Yesterday notwithstanding, social change usually comes slowly in America--reflecting a double-edged inertia that can prolong an unfair status quo while promoting stability. But there are times when all bets are off.
This is one of them. "(O)ur time of standing pat," Barack Obama said yesterday, "of protecting narrow interests and putting off unpleasant decisions--that time has surely passed," echoing JFK (“We’ve got to get this country moving again!”) and FDR ("the only thing we have to fear is fear itself--nameless, unreasoning, unjustified terror which paralyzes needed efforts to convert retreat into advance").
Obama's mandate, as both an advocate and exemplar of change, is to renounce the caution and business-as-usual that got us into a mess.
"I hope Obama really is a closet radical," Tom Friedman writes today. "Not radical left or right, just a radical, because this is a radical moment. It is a moment for radical departures from business as usual in so many areas. We can’t thrive as a country any longer by coasting on our reputation, by postponing solutions to every big problem that might involve some pain and by telling ourselves that dramatic new initiatives--like a gasoline tax, national health care or banking reform--are too hard or 'off the table.' So my most fervent hope about President Obama is that he will be as radical as this moment--that he will put everything on the table. "

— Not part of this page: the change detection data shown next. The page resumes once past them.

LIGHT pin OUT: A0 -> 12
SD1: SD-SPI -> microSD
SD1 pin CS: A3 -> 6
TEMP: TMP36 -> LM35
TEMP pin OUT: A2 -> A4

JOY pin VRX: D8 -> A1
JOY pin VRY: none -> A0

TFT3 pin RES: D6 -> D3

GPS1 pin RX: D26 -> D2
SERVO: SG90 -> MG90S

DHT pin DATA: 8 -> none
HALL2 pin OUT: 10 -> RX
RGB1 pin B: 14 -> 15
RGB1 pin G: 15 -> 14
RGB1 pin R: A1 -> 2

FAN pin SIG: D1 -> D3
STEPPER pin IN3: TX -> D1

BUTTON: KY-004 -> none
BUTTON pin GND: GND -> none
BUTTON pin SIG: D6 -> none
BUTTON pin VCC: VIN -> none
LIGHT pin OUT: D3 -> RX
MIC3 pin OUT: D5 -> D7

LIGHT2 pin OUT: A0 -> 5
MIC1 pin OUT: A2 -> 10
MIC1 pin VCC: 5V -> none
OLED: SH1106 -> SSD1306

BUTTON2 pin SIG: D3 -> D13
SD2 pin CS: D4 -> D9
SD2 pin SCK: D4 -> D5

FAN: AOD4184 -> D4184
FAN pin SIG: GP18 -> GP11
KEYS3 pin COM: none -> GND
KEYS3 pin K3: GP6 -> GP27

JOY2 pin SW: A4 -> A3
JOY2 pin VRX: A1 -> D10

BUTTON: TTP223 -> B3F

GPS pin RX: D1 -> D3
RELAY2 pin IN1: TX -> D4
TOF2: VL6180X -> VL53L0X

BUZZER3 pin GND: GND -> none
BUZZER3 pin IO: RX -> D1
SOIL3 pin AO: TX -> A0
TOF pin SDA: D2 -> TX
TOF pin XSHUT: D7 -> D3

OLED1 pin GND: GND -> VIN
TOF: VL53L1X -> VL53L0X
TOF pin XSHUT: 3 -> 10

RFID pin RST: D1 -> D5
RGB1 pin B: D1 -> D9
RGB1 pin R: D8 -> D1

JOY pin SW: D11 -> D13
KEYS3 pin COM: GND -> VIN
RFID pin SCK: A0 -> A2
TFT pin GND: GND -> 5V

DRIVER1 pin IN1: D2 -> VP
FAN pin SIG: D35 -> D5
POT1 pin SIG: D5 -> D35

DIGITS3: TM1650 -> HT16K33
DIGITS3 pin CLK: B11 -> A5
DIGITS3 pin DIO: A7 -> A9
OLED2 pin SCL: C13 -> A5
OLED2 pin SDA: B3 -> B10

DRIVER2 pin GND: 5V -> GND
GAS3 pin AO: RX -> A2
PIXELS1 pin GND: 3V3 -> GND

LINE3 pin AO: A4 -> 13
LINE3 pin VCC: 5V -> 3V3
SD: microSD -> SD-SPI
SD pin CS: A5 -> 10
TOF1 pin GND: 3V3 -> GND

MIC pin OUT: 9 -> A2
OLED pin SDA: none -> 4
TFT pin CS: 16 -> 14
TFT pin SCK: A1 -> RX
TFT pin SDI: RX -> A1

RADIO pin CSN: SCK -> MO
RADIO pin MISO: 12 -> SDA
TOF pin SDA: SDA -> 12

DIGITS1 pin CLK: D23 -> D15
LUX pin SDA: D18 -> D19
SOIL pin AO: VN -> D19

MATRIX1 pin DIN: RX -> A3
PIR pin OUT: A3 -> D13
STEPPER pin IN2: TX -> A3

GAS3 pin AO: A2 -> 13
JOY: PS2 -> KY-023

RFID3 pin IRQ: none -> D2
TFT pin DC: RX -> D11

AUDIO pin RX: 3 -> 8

Priding himself on bringing people together, Obama will try to reverse the Bush-Cheney imperial presidency by working closely with Congress. But after eight years of White House nay-saying, the new president will have to redefine leadership as bold and active in pushing for new solutions.
No-drama is fine as demeanor but not as policy in a desperate time. If the call for drastic action is unnerving, it would be well to remember that radical is not the same as rash in reversing inertia.